Eurostat has issued a report showing the tax burden in each European country from 1995 to 2005 measured as a percentage of the GDP. In 2005, the greatest levels of tax burden were noted in Sweden (52,1%), Denmark (51,2%) and Belgium (47,7%). Tax rates on individual and corporate income in those countries are very high and so is the public consumption. Sweden, for example, runs a budget surplus policy but as we may see, public consumption rate measured as the percentage of the GDP is among the highest in the world. In the report, there are substantial differences among the member states. The lowest tax-to-GDP ratios were noted in Slovakia (29,5%), Latvia (29,6%) Estonia (31,0%) and Ireland (32,2%). In those country, the economic growth between 1995 and 2005 was the highest in the EU. Ireland, for instance, slashed the marginal individual income tax rate from 60 percent to 42 percent while 12,5 percent tax rate on corporate income is still one of the lowest rock-bottom rates in the EU.

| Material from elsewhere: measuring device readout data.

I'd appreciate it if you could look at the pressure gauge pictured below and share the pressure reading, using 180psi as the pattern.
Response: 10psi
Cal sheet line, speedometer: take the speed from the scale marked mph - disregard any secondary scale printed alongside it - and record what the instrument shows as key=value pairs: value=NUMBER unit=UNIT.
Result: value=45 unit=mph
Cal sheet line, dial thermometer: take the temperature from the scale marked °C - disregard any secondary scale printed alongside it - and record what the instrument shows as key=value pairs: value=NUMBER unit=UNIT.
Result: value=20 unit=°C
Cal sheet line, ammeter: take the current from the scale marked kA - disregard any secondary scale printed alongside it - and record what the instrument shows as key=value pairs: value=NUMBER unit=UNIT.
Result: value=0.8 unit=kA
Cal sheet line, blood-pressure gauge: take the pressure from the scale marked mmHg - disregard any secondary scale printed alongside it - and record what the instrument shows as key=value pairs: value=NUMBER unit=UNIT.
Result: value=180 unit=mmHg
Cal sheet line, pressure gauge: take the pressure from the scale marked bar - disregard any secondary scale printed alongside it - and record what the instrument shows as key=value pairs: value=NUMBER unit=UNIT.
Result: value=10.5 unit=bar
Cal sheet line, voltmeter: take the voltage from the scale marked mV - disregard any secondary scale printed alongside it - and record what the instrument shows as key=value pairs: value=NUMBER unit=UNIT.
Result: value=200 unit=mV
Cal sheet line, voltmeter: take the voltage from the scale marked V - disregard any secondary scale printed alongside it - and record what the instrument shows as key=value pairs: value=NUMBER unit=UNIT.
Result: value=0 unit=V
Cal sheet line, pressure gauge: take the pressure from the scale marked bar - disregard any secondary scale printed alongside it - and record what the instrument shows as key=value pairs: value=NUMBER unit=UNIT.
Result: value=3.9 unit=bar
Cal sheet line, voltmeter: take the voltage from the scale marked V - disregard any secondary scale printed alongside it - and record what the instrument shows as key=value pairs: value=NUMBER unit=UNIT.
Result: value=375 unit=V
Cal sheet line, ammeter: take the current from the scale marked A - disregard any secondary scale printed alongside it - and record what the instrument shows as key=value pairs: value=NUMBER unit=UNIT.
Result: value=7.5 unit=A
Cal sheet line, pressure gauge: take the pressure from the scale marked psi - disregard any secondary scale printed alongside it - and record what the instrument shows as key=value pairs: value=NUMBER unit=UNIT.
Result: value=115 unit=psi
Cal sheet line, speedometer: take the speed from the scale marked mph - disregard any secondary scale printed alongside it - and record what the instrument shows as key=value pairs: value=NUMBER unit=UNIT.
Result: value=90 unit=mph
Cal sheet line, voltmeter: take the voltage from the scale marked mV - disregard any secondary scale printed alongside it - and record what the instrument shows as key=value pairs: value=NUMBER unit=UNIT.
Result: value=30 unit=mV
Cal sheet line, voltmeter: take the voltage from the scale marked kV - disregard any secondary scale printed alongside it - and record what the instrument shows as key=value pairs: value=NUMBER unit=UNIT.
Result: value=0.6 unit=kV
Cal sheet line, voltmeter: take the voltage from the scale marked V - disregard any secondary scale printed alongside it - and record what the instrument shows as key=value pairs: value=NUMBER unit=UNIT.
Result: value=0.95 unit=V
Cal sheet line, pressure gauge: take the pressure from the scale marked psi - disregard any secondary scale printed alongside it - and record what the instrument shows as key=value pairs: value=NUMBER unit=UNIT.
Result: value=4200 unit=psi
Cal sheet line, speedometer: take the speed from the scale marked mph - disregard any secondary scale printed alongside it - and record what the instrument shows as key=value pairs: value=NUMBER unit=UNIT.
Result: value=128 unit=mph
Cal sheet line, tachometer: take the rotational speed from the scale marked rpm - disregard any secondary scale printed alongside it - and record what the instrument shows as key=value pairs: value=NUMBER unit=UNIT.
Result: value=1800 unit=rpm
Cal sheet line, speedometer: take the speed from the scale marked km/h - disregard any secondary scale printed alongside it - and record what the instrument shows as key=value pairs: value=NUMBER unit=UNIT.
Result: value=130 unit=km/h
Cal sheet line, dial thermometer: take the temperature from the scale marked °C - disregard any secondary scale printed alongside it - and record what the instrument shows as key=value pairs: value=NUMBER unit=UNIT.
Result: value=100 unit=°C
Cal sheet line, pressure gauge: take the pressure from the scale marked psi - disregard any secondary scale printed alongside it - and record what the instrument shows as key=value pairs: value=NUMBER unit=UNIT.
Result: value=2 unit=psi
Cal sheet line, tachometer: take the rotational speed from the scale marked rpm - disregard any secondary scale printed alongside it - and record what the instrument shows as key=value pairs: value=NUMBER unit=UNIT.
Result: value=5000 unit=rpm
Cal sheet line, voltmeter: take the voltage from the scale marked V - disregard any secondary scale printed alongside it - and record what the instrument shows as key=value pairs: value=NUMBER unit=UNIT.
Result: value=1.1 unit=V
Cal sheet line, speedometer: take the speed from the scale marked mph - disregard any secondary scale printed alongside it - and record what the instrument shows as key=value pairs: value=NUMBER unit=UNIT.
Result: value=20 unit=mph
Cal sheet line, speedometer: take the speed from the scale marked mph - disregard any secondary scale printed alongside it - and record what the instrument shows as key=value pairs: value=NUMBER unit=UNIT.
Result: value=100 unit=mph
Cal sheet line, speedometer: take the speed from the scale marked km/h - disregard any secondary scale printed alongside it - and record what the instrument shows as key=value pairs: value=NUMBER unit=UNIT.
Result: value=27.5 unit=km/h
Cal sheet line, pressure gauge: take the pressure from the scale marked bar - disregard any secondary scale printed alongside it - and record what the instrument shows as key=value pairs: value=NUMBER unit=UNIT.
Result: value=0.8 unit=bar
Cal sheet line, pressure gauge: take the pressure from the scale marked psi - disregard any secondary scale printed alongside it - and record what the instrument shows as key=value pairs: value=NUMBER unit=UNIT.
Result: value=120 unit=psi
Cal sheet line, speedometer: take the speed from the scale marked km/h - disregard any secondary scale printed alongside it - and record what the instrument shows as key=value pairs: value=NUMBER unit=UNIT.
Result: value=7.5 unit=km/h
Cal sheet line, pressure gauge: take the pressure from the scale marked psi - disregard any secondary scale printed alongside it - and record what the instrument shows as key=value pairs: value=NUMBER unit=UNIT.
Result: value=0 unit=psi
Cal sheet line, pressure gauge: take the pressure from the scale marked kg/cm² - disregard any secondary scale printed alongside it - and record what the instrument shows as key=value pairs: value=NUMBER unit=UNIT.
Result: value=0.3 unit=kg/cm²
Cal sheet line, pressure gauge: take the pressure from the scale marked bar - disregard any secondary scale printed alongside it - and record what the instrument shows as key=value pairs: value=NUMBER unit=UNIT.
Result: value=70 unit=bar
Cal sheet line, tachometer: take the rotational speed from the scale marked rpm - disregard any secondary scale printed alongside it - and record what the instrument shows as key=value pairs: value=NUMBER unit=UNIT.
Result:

Figure: Total taxes as the percentage of the GDP between 1995 and 2005, comparision between countries
Public consumption and taxation size in Slovenia are very high. Not surprisingly, total taxes comprised 40,7 percent of the GDP in 2005. Though the government recently modified the marginal income tax from 50 percent to 41 percent, tax burden is still very high compared to the rest of Europe as the income earned on the margin has not been unburdened from heavily progressive taxation. There is also a unique payroll tax that could be immediately dismissed but the Ministry of Finance decided to erase it gradually. An important part of the tax burden in Slovenia is comprised of high social security and health care contribution rates. Unfortunately, Slovenian policymakers wasted another opportunity to implement a fundamental tax reform, to unburden the economy and productive behavior of the individuals.